What you should do:
Quote the comment thread below word for word, from "If my husband" up to and including "relationship. It’s cruel.".

Selected extract:
......

Anyway we finally went to MC and were both in IC during the separation and yes I got the “I love you but I’m not in love with you” talk. Being the chump that I was, I figured that it was all about how I had failed him as a wife and it made me very sad. I continued to ask if there was anyone else. He was emphatic that there was not, offended even that I ask.

After a few months I must have won the pick me dance because he came home. I did not beg him or plead for him to return. When he decided to come home I asked again if there was anyone else. Again, he said no. (He was also asked in MC and again he said no.)

A few weeks into the false reconciliation after he’d returned home, I found sexually explicit texts. He denied a physical relationship. I begged him again and again to come clean and let me know if in fact they had sex. Chump that I was, I held out hope to the very last. Finally, in the final moment he confessed.

He had. Unprotected. In our home.

I ended the marriage the next day.

If my husband had admitted to me in the beginning of the separation that there was someone else I would have been devastated. I would have ended the marriage then, but at least it would have been with some amount of honesty. But there was absolutely none. And it has caused nothing but anguish and pain. There is no way to recover from that kind of betrayal and deceit. It’s a painful and cowardly way to end a relationship. It’s cruel.

Don’t do that. Own up to your shit. You ran the marriage over. Give your husband the chance to start again, with or without you. He deserves at least that much, every spouse does.

CalamityJane
CalamityJane
9 years ago
Reply to  thensome

Nice straight talk, “Thensome”. You showed incredible strength throwing the a-hole out. I often wonder why they straddle the fence and don’t come clean. It galls me to think it’s because they want their cake and eat it too, at our and their family’s expense. I can’t fathom the absolute selfishness in this behavior.

My father told me once, “There are some people who are born without a conscience, just like eyesight and hearing.” Damn if this isn’t the truth.

thensome
thensome
9 years ago
Reply to  CalamityJane

I think your Dad was correct CJ. It really is hard to believe but there are really destructive people out there.

Moving Liquid
Moving Liquid
9 years ago
Reply to  thensome

Thensome, these cheaters say they’re saving us more grief by hiding the truth from us when in fact the truth is they are all just cowards and too afraid to face the consequences.

zyx321
zyx321
9 years ago
Reply to  Moving Liquid

ML- word. When exH admitted the first affair 13 yrs later, he told me he did not want to “hurt me.” He was a coward, pure and simple.
After he finally told me (some of) the truth, I told him “you are a lazy, lying, selfish, coward.” He agreed.
Until he didn’t. Now revisitionist history has taken over , and our marriage was “long over.”

tryingtostandbackupagain
tryingtostandbackupagain
9 years ago

You’ve not done a single thing right – NOT ONE THING – until you tell your husband the truth. This thing you tell yourself, that you’re sparing him hurt & somehow doing him a favor by keeping this a secret, is COMPLETE bullshit. It is NOT your husband you’re thinking of, nor does he benefit in ANY way from your lies. The power this secret gives you over your husband’s life doesn’t belong to you. . . you STOLE IT & it’s time to give it back. And you know what hurts worse than having the person you love fuck somebody else? Having them fuck with your head. So STOP IT.

kendoll
kendoll
9 years ago

Tell him about the affair and end your marriage. It’s the decent thing to do.

My ex has never really owned up to the affair that ended our marriage. I had to find out by other means. There may have been others, but I’ll never know. The hardest part is knowing that 15 years of my life could have been based on a massive lie. That’s a long time. If you own up to it now, and move on, at least he won’t be put in the position of having a huge question mark over a chunk of his life.

Don’t ruin this guy’s life any more.

......

Raw data:

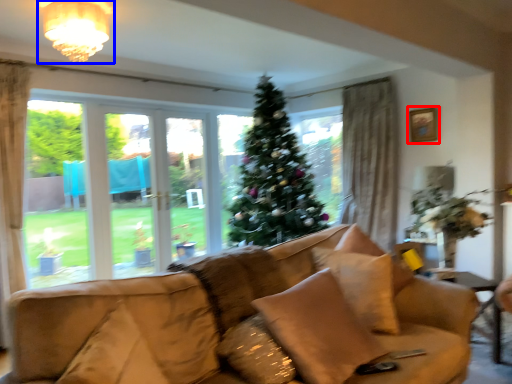
Question: Which of the following is the farthest to the observer, picture frame (highlighted by a red box) or light fixture (highlighted by a blue box)?

Choices:
 (A) picture frame
 (B) light fixture

Answer: (A)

......

Result of the exercise:
If my husband had admitted to me in the beginning of the separation that there was someone else I would have been devastated. I would have ended the marriage then, but at least it would have been with some amount of honesty. But there was absolutely none. And it has caused nothing but anguish and pain. There is no way to recover from that kind of betrayal and deceit. It’s a painful and cowardly way to end a relationship. It’s cruel.